A fragment of a piyyut by Qilliri for Yom Kippur from the Collection of Yeshiva University
Shulamith Berger, Joseph Ginsberg, and Aaron Koller1
Yeshiva University owns two Geniza fragments. The first, published back in 1906 by Siegmund Fraenkel, is a section of Saadia’s commentary on Isaiah.2 The second is a fragment of a piyyut by El‘azar Qilliri. Although the piyyut is well known and has been published with a full critical apparatus and commentary, the YU fragment has flown under the radar.3 As we will see, though, our little fragment has its own stories to tell.
The two fragments were part of the archive of Rabbi Dr. Louis Lewin (1868 in Znin, Posen – 1941 in Bene Berak, Mandatory Palestine), who was married to Fraenkel’s sister Meta. Lewin was a professional rabbi in various German-speaking communities in Eastern Europe, eventually Breslau (now Wrocław, Poland). He also had a PhD from Heidelberg; his doctorate on the second-century Rabbi Simeon b. Yoḥai was allegedly the first Jewish biography accepted as a doctoral dissertation at a German university.4 It is possible that the two Geniza fragments came to Lewin through his wife, who perhaps inherited them from her unmarried brother when he passed away in 1909.5
Throughout his rabbinic career Lewin contributed historical pieces on Eastern European Jewry to learned journals, encyclopedias, and other publications.6 For this research, Lewin spent a lot of time in various archives of the Posen and Silesian Jewish communities and often commissioned copies of archival documents, in addition to other manuscripts he collected.
Lewin’s cousin Morris Alexander was married to Solomon Schechter’s daughter; while a student Lewin also attended the lectures of Moritz Steinschneider. Both Schechter and Steinschneider served as models whom Lewin emulated in his own cataloguing and preservation of old materials. In the late 1930s, Lewin’s son Daniel brought the collection to London, where it survived the Blitz and the Second World War. After the war, Yeshiva University professor, Isaac Lewin, became aware of it in London and brought it to the attention of university president Samuel Belkin. (We have been unable to puzzle out the relationship between Isaac Lewin and Louis Lewin, if there was one.) In 1948, YU purchased the archive, which numbered 443 manuscripts.

Dataset entries
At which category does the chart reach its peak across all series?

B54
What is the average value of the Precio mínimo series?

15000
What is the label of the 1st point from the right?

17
---
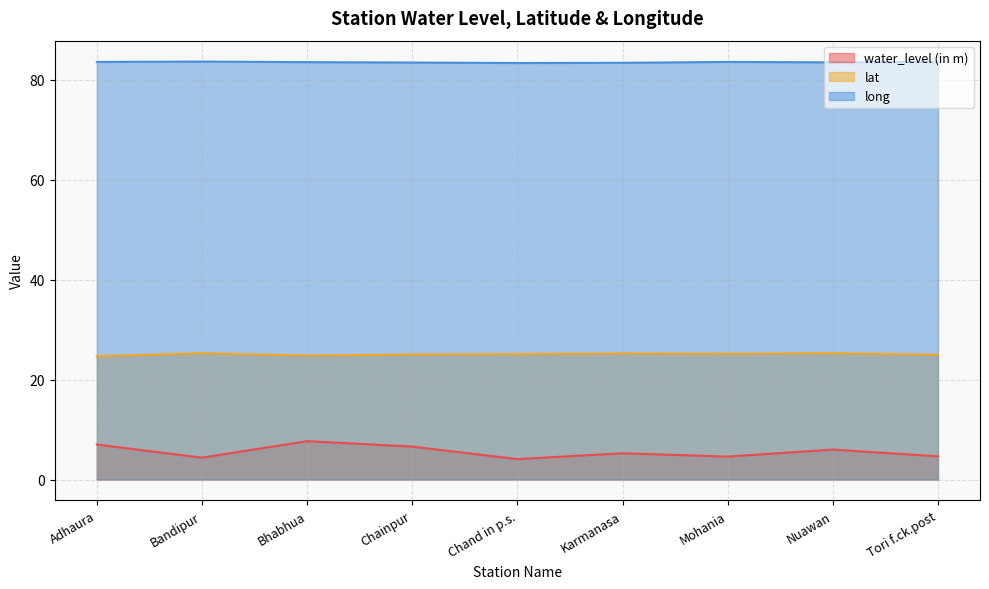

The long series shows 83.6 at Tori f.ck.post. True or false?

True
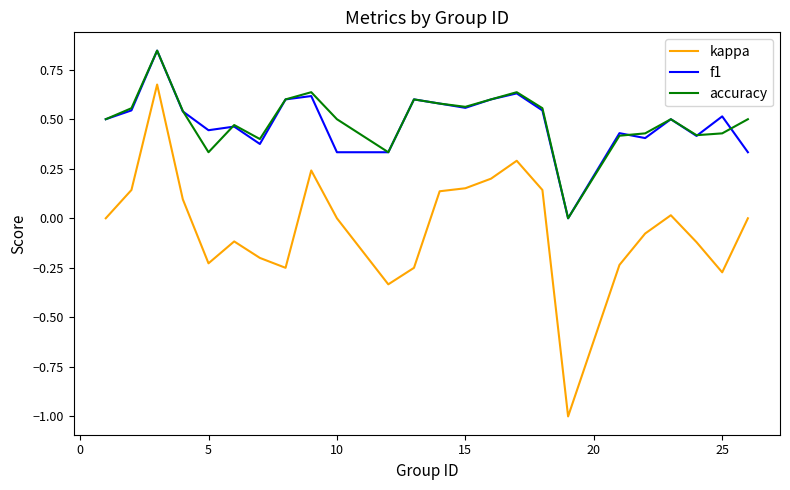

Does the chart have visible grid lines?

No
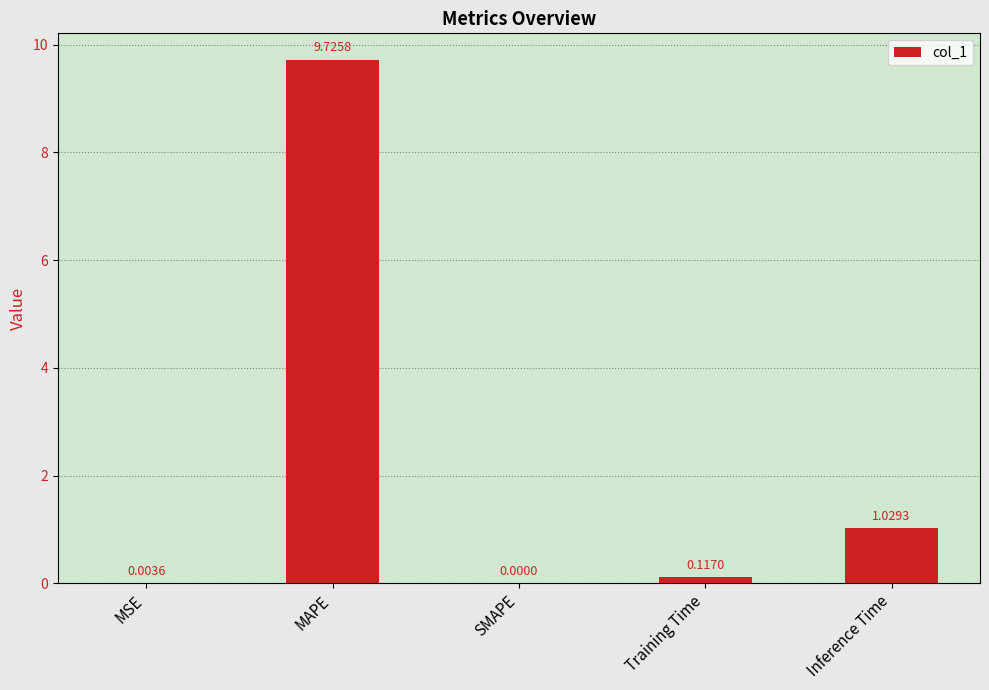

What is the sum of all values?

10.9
==
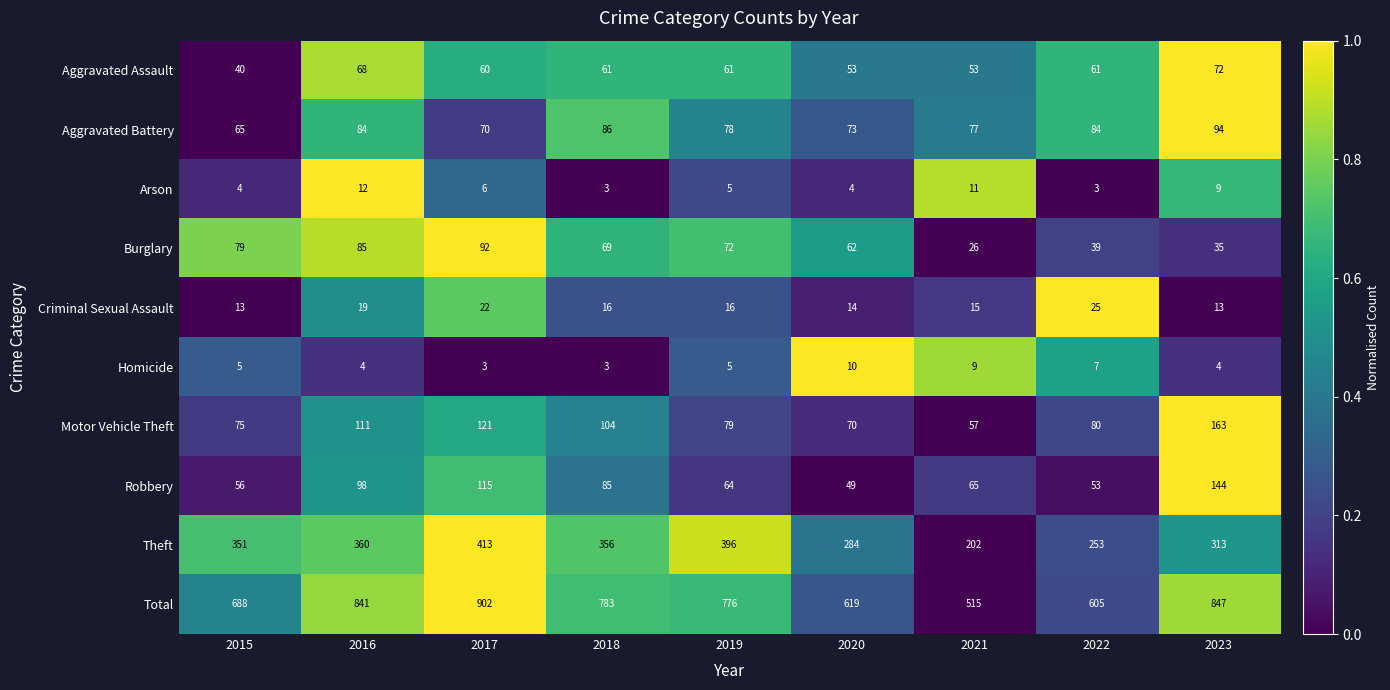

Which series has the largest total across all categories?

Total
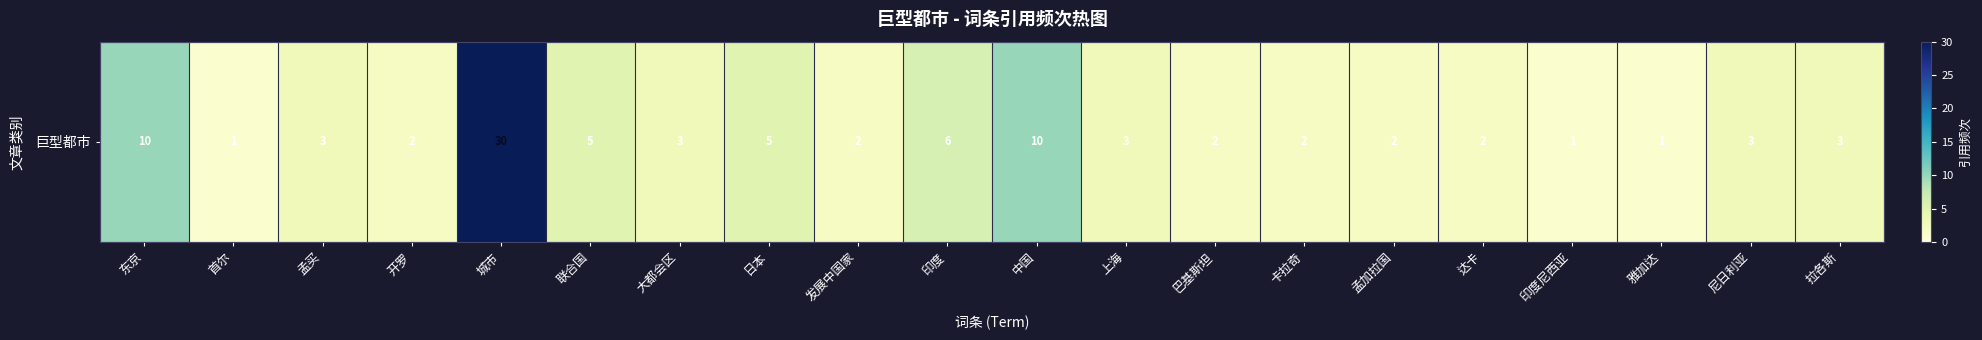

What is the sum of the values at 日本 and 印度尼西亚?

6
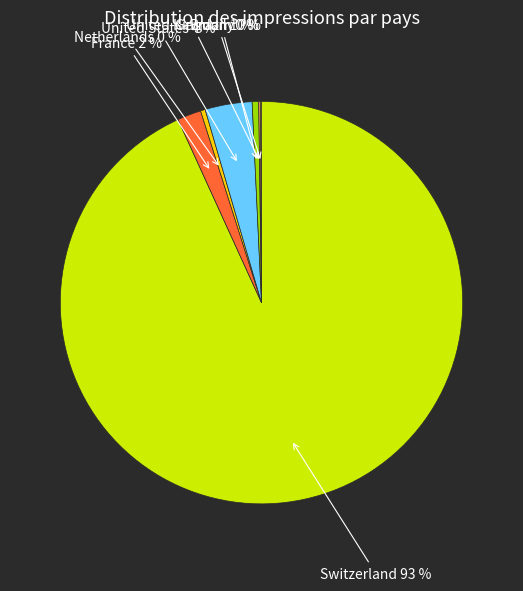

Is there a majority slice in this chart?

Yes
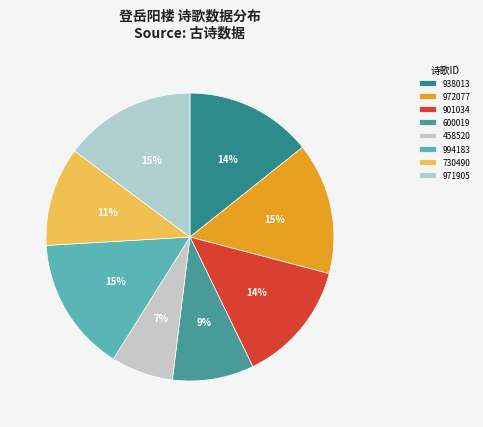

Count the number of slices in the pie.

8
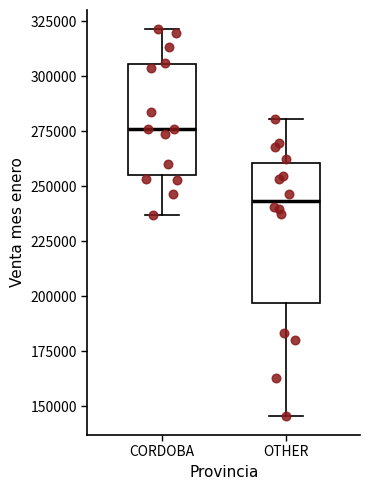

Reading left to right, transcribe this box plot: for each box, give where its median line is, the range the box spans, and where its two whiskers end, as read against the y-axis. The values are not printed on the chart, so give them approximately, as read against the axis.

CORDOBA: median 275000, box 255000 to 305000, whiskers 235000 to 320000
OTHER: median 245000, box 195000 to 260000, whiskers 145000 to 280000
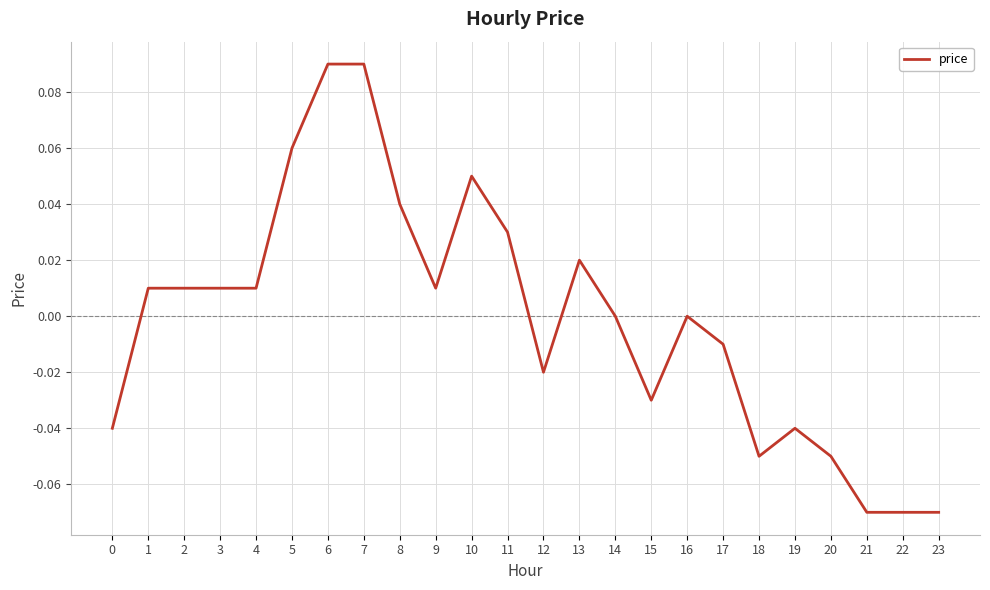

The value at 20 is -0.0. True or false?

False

Brief 1
Could you update the rows starting at "At which category" and ending at "What is the label" so that "chart" becomes "graph", leaving everything else unchanged?
Brief 2
Can you continue the article about the Yeshiva University Geniza fragments from the point where it stops?
The article and the rows have no connection to each other.

Task answer 1
At which category does the graph reach its peak across all series?

B54
What is the average value of the Precio mínimo series?

15000
What is the label of the 1st point from the right?

Task answer 2
The piyyut fragment is #76 in Lewin’s own hand-written catalogue, where he identifies as the poem le-yoshev tehillot.7 He then notes, “but very different from those in the German-Polish rite.”8
Photo of the entry for our fragment in Lewin’s catalogue
Michael Rand (of blessed memory) and Shulamit Elitzur do not include the YU fragment in their critical edition.9 The YU fragment measures roughly 18 x 13 cm and is written on paper. The writing is clear and entirely legible, and seems to belong to the eleventh century.10
It is a late section of a poem that sometimes circulated independently under the name ליושב תהלות, לרוכב ערבות, קדוש וברוך. This is, in turn, part of the Qillirian qedushta entitled “Shoshan ‘emeq,” which Rand and Elitzur suggest may be a qedushta for the musaf prayer of Yom Kippur.11 (Incidentally, it is this poem that Abraham Ibn Ezra uses as 'Exhibit A' of all that is wrong with the language of piyyut in his screed against it.)12 One oddity is that the verso is blank; since the poem is well-known, we know that the scribe still had more to write. There is no obvious material reason why he couldn’t have written on the back of the page.
YU 296/1 fragment (courtesy of the Mendel Gottesman Library of Yeshiva University)
As noted, the identification of the poem was already made by Lewin, who also noted that its text differed from that current in Germany and Poland. Some years ago, Berger made notes regarding the textual variants utilizing the apparatus in Goldschmidt’s edition.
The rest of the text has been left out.